Jakarta, Jatengaja.com - Bank Indonesia (BI) menyebutkan total pengguna QRIS secara nasional hingga Juni 2026 telah mencapai sebanyak 65,77 juta orang.

Dari total pengguna QRIS itu, sebanyak 6,23 juta di antaranya merupakan pengguna baru selama periode Januari-Juni 2026.

Direktur Eksekutif  Departemen Komuniskan BI Ramdan Denny Prakoso menyatakan, perkembangan akseptasi QRIS menunjukkan semakin besarnya dukungan dalam aktivitas ekonomi masyarakat. 

“Hingga Juni 2026, jumlah pengguna QRIS telah mencapai 65,77 juta pengguna. Terdapat 6,23 juta diantaranya merupakan pengguna baru selama periode Januari-Juni 2026, menunjukkan adopsi QRIS masih terus berlangsung,” katanya. dilansir dari dari bi.go.id, Selasa 18 Agustus 2026.
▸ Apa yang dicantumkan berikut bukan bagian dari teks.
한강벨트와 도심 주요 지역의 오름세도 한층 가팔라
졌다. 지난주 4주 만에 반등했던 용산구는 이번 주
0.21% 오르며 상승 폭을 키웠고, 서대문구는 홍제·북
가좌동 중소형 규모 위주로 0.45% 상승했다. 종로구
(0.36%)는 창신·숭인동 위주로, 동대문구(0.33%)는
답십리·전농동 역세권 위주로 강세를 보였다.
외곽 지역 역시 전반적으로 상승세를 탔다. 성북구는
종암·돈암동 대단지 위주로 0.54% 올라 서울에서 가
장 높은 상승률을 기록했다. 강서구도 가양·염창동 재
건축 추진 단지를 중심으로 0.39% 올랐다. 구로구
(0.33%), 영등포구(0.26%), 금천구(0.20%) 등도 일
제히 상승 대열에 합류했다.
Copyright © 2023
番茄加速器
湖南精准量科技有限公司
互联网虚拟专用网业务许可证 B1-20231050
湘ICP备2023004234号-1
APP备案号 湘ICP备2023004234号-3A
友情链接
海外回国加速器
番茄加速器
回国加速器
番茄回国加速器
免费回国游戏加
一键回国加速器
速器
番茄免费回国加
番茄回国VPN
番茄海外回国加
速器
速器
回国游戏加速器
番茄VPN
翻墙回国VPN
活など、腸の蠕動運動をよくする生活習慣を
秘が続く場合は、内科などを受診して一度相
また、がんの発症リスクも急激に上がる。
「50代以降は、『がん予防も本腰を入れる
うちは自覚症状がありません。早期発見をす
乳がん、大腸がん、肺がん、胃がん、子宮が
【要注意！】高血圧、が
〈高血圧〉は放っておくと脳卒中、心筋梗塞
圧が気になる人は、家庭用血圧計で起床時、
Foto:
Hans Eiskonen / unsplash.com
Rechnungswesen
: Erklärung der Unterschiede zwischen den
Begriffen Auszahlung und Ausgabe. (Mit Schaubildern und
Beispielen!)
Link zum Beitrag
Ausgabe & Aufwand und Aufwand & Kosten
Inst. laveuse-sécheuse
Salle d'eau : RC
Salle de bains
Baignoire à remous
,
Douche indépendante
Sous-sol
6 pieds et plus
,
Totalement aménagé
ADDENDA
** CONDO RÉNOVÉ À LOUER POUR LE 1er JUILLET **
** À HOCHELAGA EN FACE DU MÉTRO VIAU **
Menurutnya, QRIS juga menjangkau 44,86 juta merchant, dengan 96,68% merupakan pelaku Usaha, Mikro, Kecil, dan Menangah (UMKM). 

Komposisi tersebut menunjukkan digitalisasi pembayaran tidak hanya dimanfaatkan usaha berskala besar, tetapi juga menjangkau pelaku usaha mikro dan kecil secara luas. 

Perluasan basis pengguna dan merchant tersebut juga tecermin pada transaksi. Sepanjang semester I 2026, QRIS telah mencatatkan 12,55 miliar transaksi. 

“Secara nominal, transaksi di periode tersebut Rp1,12 kuadriliun atau tumbuh 93,92 persen (year on year),” ujarnya.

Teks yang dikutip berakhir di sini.